National Weather Service Weather Forecast Office Springfield, Missouri

Agency overview
- Headquarters: 5805 State Highway EE, Springfield, MO
- Employees: 21
- Agency executives: Kelsey Angle, Meteorologist in Charge; Nicole Newman, Administrative Support Assistant;
- Parent agency: National Weather Service
- Website: https://www.weather.gov/sgf/

= National Weather Service Springfield, Missouri =

National Weather Service - Springfield (SGF) is a National Weather Service forecast office responsible for monitoring weather conditions for 34 counties in mid and southwestern Missouri and 3 counties in southeastern Kansas. It is located in Springfield, Missouri, near the Springfield–Branson National Airport. The office maintains a NEXRAD radar system.

== History ==
The office and radar were originally located in Monett before moving to Springfield in the early 1990s.

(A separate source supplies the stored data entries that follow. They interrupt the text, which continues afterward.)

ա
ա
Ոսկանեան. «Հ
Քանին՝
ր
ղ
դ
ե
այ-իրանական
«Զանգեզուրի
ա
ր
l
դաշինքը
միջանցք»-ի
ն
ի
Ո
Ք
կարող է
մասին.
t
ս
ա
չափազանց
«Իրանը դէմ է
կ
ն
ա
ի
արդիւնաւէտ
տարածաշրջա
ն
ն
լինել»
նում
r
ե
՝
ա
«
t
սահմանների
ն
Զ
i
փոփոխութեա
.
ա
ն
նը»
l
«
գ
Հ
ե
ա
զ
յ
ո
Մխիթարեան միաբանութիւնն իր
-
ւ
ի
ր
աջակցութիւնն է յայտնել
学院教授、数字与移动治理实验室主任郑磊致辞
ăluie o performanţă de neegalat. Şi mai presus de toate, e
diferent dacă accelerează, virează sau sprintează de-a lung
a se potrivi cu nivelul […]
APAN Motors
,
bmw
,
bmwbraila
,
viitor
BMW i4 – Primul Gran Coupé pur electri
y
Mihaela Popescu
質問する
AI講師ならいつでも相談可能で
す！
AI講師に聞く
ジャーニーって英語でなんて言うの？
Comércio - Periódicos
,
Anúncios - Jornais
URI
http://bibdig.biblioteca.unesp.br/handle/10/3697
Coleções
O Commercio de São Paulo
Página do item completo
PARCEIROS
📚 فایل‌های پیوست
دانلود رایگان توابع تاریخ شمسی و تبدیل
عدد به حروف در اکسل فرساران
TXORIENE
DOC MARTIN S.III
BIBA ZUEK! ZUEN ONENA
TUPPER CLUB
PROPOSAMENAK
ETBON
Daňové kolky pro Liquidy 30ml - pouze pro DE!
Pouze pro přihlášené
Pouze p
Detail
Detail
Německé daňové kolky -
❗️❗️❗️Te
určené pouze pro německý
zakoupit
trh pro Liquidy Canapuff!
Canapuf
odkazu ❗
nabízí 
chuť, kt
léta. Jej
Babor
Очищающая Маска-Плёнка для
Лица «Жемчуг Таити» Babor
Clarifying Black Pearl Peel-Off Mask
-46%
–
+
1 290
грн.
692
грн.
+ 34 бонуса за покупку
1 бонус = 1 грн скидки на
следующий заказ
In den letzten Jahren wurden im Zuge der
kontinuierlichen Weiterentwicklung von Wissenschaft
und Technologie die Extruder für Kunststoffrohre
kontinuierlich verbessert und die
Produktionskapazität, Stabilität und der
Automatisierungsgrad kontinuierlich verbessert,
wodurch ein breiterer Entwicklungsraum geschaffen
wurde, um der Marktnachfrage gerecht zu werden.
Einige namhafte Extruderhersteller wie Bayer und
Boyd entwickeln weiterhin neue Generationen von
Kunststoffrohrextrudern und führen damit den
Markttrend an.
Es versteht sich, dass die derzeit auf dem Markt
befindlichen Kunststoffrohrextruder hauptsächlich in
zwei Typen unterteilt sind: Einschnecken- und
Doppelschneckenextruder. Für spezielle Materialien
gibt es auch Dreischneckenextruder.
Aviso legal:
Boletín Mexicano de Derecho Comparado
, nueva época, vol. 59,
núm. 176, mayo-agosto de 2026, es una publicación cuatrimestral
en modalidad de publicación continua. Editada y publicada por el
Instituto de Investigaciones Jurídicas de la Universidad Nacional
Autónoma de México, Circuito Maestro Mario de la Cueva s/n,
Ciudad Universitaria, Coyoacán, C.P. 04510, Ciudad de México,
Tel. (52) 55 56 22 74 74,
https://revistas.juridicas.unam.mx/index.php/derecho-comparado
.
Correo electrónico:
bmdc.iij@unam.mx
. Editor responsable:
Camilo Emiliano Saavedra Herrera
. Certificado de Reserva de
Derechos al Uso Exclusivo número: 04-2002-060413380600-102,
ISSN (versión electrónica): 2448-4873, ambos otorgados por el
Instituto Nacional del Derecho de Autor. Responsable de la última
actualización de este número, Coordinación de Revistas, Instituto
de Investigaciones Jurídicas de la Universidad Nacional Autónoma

== NOAA Weather Radio stations ==
The office operates 14 NOAA Weather Radio stations in mid and southwestern Missouri.

=== KJY82 ===

KJY82 is located in Neosho, Missouri and broadcasts on 162.450 MHz to Newton, Jasper, and McDonald Counties in Missouri, and Cherokee County, Kansas. The station also broadcasts to Ottawa County, Oklahoma, but alerts for that county are not issued by the Springfield office.

=== KXI35 ===

KXI35 is located in Alton, Missouri and broadcasts on 162.500 MHz to Oregon, Howell, and Shannon Counties.

=== KXI38 ===

KXI38 is located in West Plains, Missouri and broadcasts on 162.525 MHz to Howell, Ozark, Douglas, and Oregon Counties.

=== KZZ30 ===

KZZ30 is located in El Dorado Springs, Missouri and broadcasts on 162.475 MHz to Cedar, St. Clair, Bates, Vernon, Barton, Dade, Polk, Hickory, and Benton Counties in Missouri, and Bourbon and Crawford Counties in Kansas.

=== KZZ43 ===

KZZ43 is located in Branson, Missouri and broadcasts on 162.550 MHz to Taney, Stone, Christian, and Barry Counties.

=== KZZ82 ===

KZZ82 is located in Gainesville, Missouri and broadcasts on 162.426 MHz to Ozark, Taney, and Douglas Counties.

=== WNG608 ===

WNG608 is located in Cassville, Missouri and broadcasts on 162.500 MHz to Barry, Lawrence, McDonald, and Newton Counties.

=== WNG648 ===

WNG648 is located in Dixon, Missouri and broadcasts on 162.500 MHz to Pulaski and Phelps Counties.

=== WWF76 ===

WWF76 is located in Summersville, Missouri and broadcasts on 162.475 MHz to Texas, Shannon, Dent, Douglas, Howell, and Oregon Counties.

=== WXJ61 ===

WXJ61 is located in Avilla, Missouri and broadcasts on 162.425 MHz to Jasper, Lawrence, Newton, Dade, Barton, Barry, Stone, McDonald, and Cedar Counties in Missouri, and Cherokee and Crawford Counties in Kansas.

=== WXL46 ===

WXL46 is located in Fordland, Missouri and broadcasts on 162.400 MHz to Greene, Webster, Polk, Laclede, Barry, Christian, Dade, Dallas, Douglas, Lawrence, Stone, Taney, and Wright Counties.

=== WXM81 ===

WXM81 is located in Hermitage, Missouri and broadcasts on 162.450 MHz to Hickory County.

=== WZ2545 ===

WZ2545 is located in Joplin, Missouri and broadcasts on 162.550 MHz to Jasper County.

=== WZ2548 ===

WZ2548 is located in Eldon, Missouri and broadcasts on 162.550 MHz to Miller, Morgan, Camden, Benton, Hickory, Dallas, Laclede, Pulaski, and Maries Counties. It also broadcasts to Moniteau, Cole, and Osage Counties, but those counties are not covered by the Springfield office, instead receiving alerts from the National Weather Service in St. Louis.